Po: (peering at the screen as daddy is typing) Where have you written Delhi? Have you written Delhi? Why aren’t you writing Delhi? When are you going to write Delhi? It’s not “Po!” It’s pee-wee. How do you spell pee-wee?

I Like Chicks

August 23, 2005

Po: I like chicks. Chicks are my favorite. Are they your favorite?
Daddy: (thinking he said chips) No.
Po: But chicks are good. I like chicks. Do you like chicks?
Daddy: Oh, chicks, yes, I like chicks.
Po: Chicks are cute. I like cute chicks. Do you like cute chicks?
Daddy: I like cute chicks.
Po: What other kind of chicks are there? Do you like yucky chicks?
Daddy: I like cute chicks.
Po: Do you like dirty chicks?
Daddy: I like dirty chicks.
Po: Dirty chicks are not good.
Daddy: Why, baby?
Po: Because they don’t listen to their mommies. They play in the mud and get dirty.

++++++

- **WHAT TO WORK ON**
1. In the dialogue about chicks, what does Daddy at first think Po has said?
2. Render this sentence from the dialogue about chicks into Spanish: "They play in the mud and get dirty."
The listing has no role in what is asked here.

- **DATASET EXTRACT**

++++++

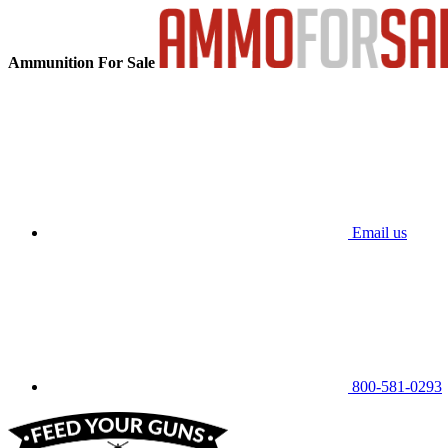
Ammunition For Sale
Email us
800-581-0293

++++++

- **RESULTS OF THE TASKS**
1. Daddy at first thinks Po said "chips."

2. Juegan en el barro y se ensucian.